The Tazreen factory fire and subsequent protests come on the heels of nationwide protests against Walmart here in the United States. Hundreds of Walmart workers went on an unprecedented strike against the virulently anti-union, Arkansas-based company on "Black Friday" the busiest day of the year for many retailers.
An earlier strike by warehouse workers at a Walmart-affiliated firm, Inland Empire, in California won a rare concession from the company to improve job safety. That strike was supported by warehouse workers from as far away as Korea and Chile. A similar strike took place in Illinois.
Corporate Action Network and OUR Walmart, groups that aided workers in the "Black Friday" protests, have expressed solidarity with Bangladesh workers.
Global solidarity among workers is the only way to meet the challenge of today's global economy and the neo-liberal principles that govern it, a philosophy that promotes transnational business deals at the cost of a relentless search for cheaper labor and fewer governmental restrictions.
The U.S. South knows all about that race.

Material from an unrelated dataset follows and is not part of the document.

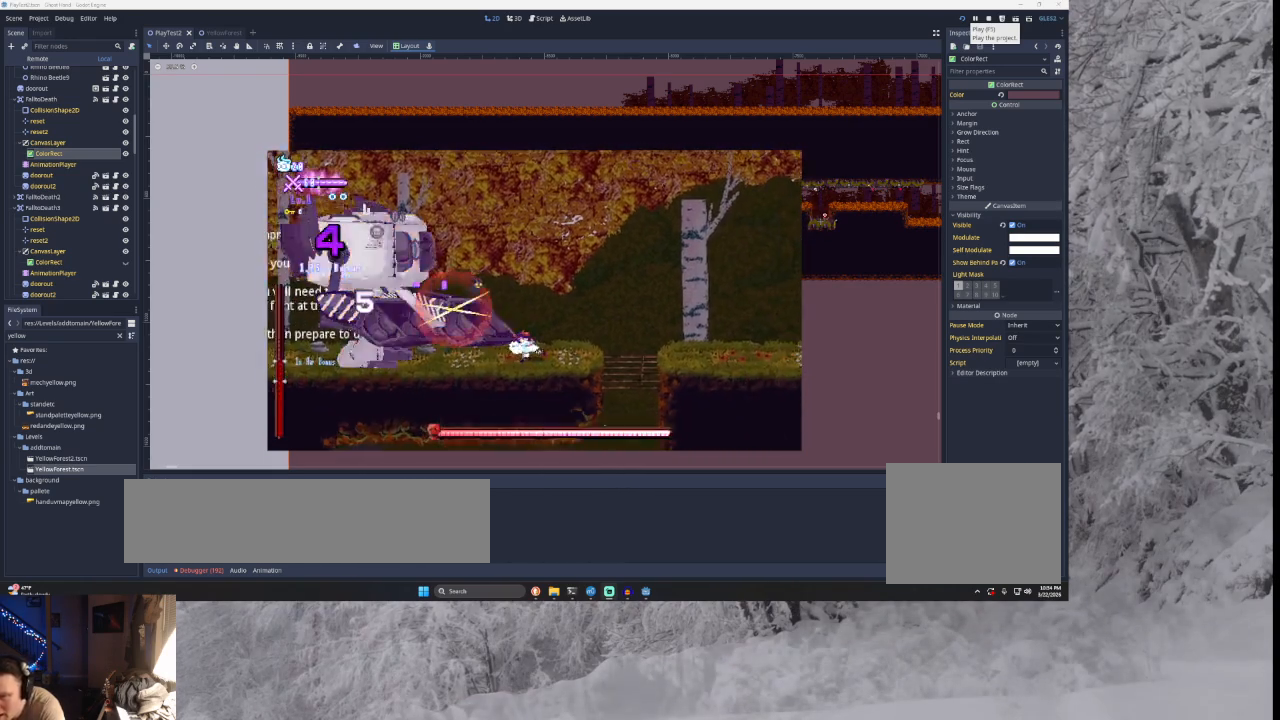
{"buttons": ["TRIANGLE"], "left_stick": "right", "right_stick": "center", "events": [[167, "TRIANGLE", "down"], [367, "TRIANGLE", "up"], [467, "TRIANGLE", "down"]]}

The garment and textile industries now spread across South Asia used to call places like North and South Carolina home.
However, workers around the world are waking up and seeing beyond their cultural and language differences to what they have in common.

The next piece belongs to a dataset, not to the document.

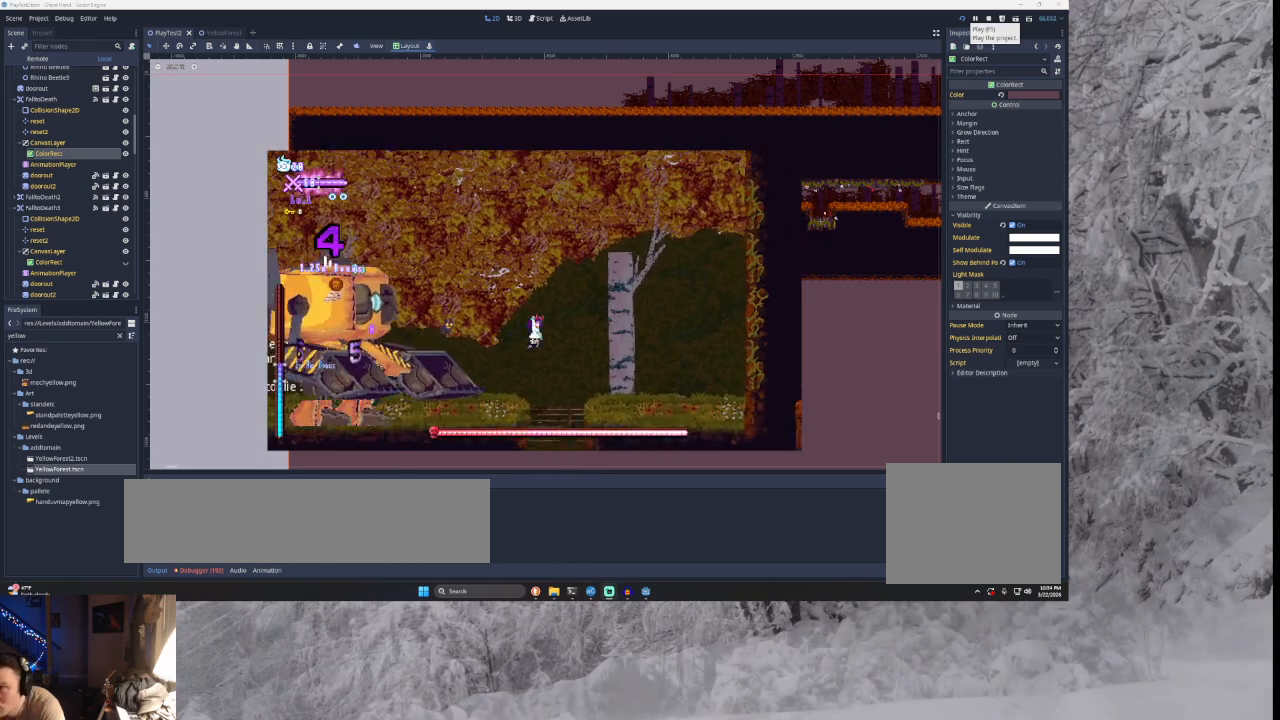
{"buttons": [], "left_stick": "right", "right_stick": "center", "events": [[100, "TRIANGLE", "up"], [133, "left_stick", "left"], [167, "SQUARE", "down"], [233, "left_stick", "down"], [300, "SQUARE", "up"], [333, "left_stick", "right"]]}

The landmark protests by members of the International Longshoremen's Association against a union-busting Danish firm in Charleston, S.C., in January 2000 -- termed the "first major labor battle of the Twenty-first century" by Clamor magazine -- was ultimately successful in part because of the refusal by dockworkers in Spain and elsewhere in Europe to load the firm's ships until a contract was negotiated with the ILA.
More recently, the United Auto Workers has been working closely with union leaders in Brazil and other countries, sponsoring student and activist meetings, exchanges and other programs that help instill a sense of the workers rights' cause as a true and just civil rights movement for today.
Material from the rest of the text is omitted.